In its response, Musk’s team explains that the billionaire is concerned with the spambot problem because “transferring users who do not generate any income to more active users … is not an easy task.” Musk’s team adds: “A company focused on adding these active users will invest significant resources in trying to improve Twitter to maximize engagement, for example by effectively targeting spam or fake accounts.”

Twitter said in its response to Musk’s counterclaims that the mDAU count never purported to show how many users generate significant revenue by interacting with ads, but rather shows the number of real users who can earn money by being served ads. It also noted that Musk’s mDAU-related claim was not included in his initial termination notice and “is a newly invented legal position.”

The company also continues to maintain that the issue of robots is not, and has never been, relevant to the execution of the acquisition agreement. “Musk has received massive amounts of information from Twitter, for months, and has been unable to come up with a valid excuse to pull out of the contract,” Twitter’s response said.

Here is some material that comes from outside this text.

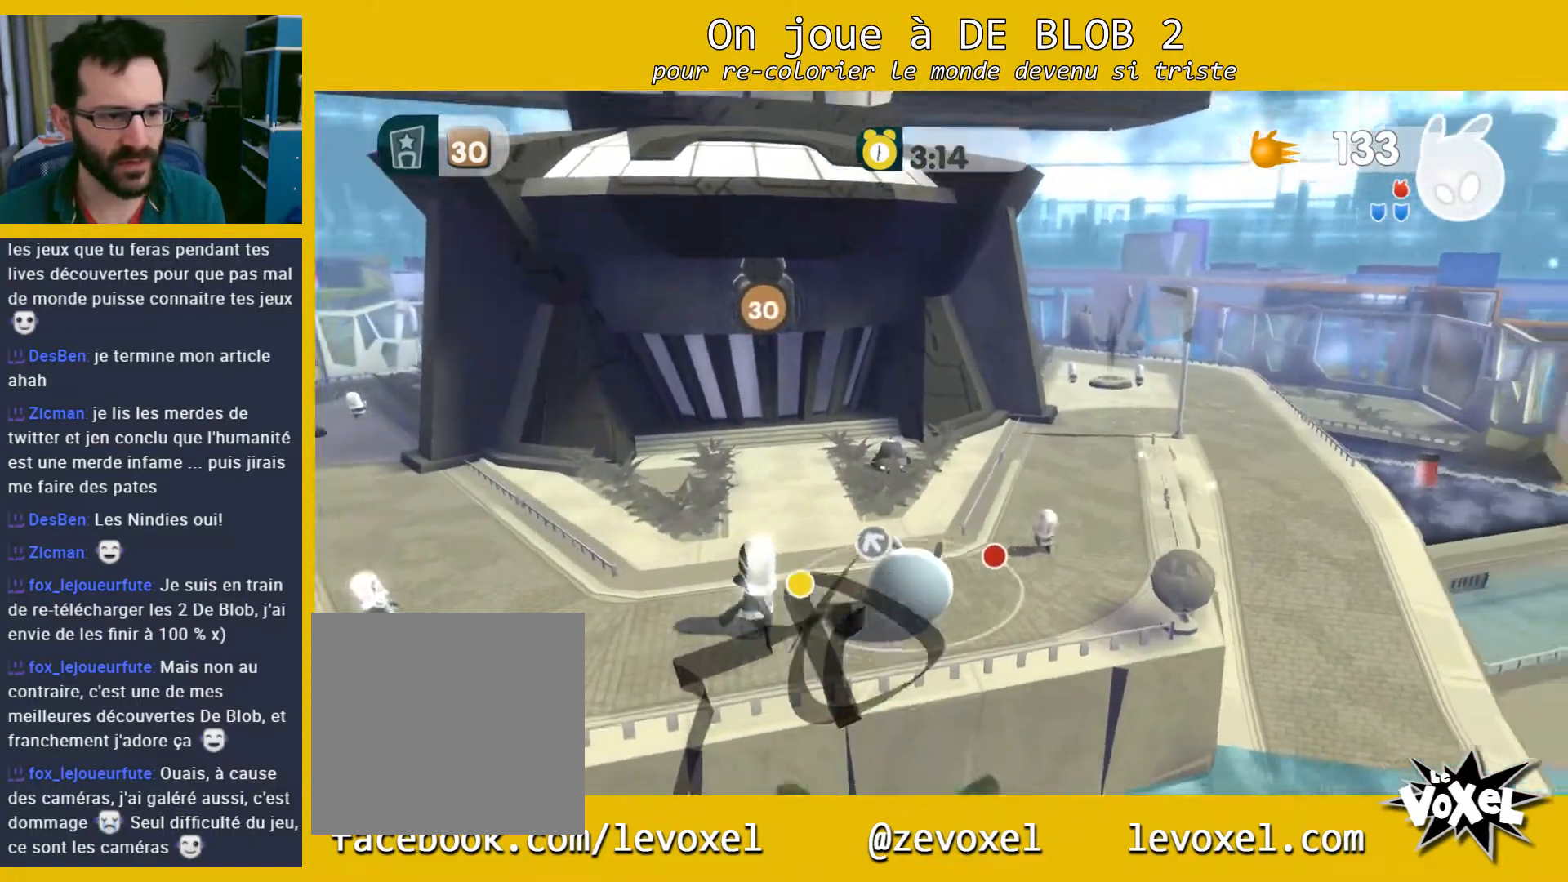
{"buttons": [], "left_stick": "up", "right_stick": "center", "events": [[400, "right_stick", "center"], [433, "left_stick", "up"]]}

In a letter to Twitter employees included in Friday’s regulatory filing, Twitter general counsel Sean Edgett said that while Twitter had the option to request redactions in Musk’s response, it chose not to. (Twitter had previously sent a letter to the judge overseeing the case, asking her to ensure that Musk’s team would not file the public response early, so they would have enough time to review it for potential redactions.)

“We chose not to redact any information — we fully stand by our SEC filings, the methods we use to calculate mDAU, and our statements about the percentage of spam accounts on our platform,” Edgett said in the letter.